The watching crowds were so great that several people were crushed to death as they tried to tear keepsakes from the carpet she had walked upon.
When her mother, Elizabeth Woodville was married the family had been seen as ambitious upstarts. However, Elizabeth of York's kin were now among the new king's most valued men.
This put Elizabeth of York in a far stronger position than her mother but she was wise enough never to flaunt that. Indeed, the Spanish ambassador believed that Elizabeth was "beloved because she is powerless". But others noted her quiet, informal influence. The Venetian ambassador believed that Elizabeth was a queen "of great ability" and the Annals of Ulster recorded that she was "a woman that was of the greatest charity and humanity from Italy to Ireland".
Elizabeth of York's financial independence as queen was significantly less than her mother's. Nevertheless, she was able to support her younger sisters and their families, much as her mother had.
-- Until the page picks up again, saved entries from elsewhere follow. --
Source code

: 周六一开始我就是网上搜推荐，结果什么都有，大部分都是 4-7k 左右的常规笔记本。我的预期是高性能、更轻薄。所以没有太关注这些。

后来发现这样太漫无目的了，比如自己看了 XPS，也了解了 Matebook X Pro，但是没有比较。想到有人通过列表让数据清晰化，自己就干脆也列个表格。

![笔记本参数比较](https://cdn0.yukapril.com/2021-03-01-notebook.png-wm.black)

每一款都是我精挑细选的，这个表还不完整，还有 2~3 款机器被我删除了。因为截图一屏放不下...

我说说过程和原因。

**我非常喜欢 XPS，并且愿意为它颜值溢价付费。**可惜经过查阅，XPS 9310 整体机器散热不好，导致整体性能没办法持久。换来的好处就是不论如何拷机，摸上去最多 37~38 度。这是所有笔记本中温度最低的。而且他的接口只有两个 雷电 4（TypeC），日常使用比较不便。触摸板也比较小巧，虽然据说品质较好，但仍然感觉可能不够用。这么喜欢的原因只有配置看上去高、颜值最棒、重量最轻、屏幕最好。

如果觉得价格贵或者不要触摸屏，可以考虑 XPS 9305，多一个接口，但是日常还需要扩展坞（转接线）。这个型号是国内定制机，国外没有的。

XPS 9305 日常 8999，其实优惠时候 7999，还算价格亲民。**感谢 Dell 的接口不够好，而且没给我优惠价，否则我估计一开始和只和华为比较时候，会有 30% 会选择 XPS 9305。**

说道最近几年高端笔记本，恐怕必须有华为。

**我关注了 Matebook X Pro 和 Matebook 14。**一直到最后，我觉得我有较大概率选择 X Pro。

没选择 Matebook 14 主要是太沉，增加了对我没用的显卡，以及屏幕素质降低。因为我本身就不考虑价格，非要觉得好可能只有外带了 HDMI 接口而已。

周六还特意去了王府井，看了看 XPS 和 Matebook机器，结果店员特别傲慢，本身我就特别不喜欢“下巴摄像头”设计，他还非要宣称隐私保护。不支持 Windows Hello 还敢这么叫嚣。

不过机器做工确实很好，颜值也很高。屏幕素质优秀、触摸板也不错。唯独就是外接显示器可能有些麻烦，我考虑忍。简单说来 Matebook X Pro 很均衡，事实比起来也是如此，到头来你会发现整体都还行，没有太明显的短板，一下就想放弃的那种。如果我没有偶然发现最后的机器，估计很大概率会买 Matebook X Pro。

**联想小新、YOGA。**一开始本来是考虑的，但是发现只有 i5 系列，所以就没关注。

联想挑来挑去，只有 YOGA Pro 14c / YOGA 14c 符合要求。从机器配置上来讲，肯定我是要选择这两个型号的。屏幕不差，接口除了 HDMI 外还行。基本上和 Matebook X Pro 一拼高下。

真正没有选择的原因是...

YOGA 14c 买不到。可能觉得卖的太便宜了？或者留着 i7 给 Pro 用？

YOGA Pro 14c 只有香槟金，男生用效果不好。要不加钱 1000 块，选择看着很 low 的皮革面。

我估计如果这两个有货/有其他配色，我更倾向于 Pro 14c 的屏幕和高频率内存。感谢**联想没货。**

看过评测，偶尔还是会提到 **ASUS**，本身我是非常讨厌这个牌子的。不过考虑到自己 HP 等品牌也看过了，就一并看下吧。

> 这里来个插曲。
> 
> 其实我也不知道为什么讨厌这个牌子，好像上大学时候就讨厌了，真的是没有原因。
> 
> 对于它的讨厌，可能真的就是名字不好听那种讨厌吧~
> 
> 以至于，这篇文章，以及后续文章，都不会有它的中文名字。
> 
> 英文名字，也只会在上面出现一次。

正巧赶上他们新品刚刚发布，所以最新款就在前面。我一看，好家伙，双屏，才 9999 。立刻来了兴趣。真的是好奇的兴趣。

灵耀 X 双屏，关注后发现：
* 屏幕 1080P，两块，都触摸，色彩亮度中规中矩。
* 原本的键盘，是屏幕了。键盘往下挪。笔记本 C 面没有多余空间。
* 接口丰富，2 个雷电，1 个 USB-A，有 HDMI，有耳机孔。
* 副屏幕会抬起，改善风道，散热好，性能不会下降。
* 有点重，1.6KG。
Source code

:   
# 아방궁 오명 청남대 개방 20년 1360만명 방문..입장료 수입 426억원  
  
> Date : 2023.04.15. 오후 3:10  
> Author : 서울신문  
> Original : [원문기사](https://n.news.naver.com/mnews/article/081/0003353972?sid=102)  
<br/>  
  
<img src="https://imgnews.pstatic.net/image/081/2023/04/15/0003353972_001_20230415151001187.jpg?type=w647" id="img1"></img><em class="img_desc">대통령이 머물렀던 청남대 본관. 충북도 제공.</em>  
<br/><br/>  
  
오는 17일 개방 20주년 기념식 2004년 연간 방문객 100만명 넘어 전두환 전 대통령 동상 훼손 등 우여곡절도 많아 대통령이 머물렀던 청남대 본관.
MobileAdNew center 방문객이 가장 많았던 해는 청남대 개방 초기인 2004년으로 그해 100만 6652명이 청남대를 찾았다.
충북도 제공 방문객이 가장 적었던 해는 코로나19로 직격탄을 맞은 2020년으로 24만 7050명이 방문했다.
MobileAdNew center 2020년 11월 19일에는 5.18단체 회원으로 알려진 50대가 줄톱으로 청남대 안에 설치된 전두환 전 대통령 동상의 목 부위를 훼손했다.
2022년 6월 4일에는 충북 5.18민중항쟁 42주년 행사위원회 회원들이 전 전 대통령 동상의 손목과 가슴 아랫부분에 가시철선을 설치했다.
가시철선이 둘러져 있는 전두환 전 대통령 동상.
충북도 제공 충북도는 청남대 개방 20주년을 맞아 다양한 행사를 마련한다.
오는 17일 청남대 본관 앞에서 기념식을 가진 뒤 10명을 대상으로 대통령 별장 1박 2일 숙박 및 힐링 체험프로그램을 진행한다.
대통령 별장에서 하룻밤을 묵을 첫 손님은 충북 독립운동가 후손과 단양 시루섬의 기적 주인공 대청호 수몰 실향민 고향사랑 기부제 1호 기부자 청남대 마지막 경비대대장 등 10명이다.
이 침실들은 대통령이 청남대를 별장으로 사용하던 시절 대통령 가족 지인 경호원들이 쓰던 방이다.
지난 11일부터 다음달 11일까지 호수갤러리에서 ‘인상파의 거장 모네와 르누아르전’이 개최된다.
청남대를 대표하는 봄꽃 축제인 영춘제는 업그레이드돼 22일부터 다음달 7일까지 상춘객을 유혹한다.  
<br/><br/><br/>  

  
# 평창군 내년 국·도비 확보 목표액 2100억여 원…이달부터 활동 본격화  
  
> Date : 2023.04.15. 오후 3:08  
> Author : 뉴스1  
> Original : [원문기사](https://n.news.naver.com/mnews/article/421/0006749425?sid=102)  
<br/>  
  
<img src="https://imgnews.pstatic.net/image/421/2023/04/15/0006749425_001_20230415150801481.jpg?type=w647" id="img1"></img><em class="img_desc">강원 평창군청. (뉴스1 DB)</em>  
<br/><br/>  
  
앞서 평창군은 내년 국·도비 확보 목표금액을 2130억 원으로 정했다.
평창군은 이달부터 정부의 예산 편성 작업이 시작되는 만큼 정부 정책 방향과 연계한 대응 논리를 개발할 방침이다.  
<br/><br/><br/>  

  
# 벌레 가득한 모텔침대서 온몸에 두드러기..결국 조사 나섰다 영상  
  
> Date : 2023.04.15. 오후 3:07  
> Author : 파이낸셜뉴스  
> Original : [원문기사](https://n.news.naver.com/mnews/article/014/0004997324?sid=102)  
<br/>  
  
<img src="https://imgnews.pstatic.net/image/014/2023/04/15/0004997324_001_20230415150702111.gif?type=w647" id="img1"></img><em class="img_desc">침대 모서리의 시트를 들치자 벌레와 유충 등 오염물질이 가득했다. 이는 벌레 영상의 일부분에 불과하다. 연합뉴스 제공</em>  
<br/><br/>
When her mother, Elizabeth Woodville, died in June 1492 her brief will singled out her "dearest daughter, the Queen's grace" for special blessing. She had asked for a funeral "without pomp or costly expense". The queen herself had to mourn away from the ceremonies at Windsor as she was already confined, about to give birth to her fourth child; she would name the new-born Elizabeth.Mother to a future king
Elizabeth of York's most important role was the upbringing of her children.
She appointed her brother's former governess to run Prince Arthur's nursery but Arthur had a separate household from infancy as heir to the throne.
The White Princess - Ancestor of the Tudors and Stuarts
By contrast, her daughters and younger son Henry grew up in her household, learning skills like reading, writing and dancing in her company.
In June 1497 she and prince Henry took refuge together in the Tower of London at news of a new rebellion which must have brought back memories of her own childhood.
Despite the cold reputation of her husband, Henry VII, he did come to value his "White Princess" for more than her Yorkist blood.
She died in 1503 on her 37th birthday, just after giving birth to their eighth child, who also died, and less than a year after their son Arthur died of an unknown illness.
The king gave orders for the most splendid and expensive funeral in living memory and then "privily departed to a solitary place to pass his sorrows".
He certainly became a harsher and more parsimonious king after losing her gentle presence beside him. What is harder to gauge, but was probably far more significant to England's future, was the impact of this sudden tragedy on the eleven-year-old son who adored her, the future king Henry VIII.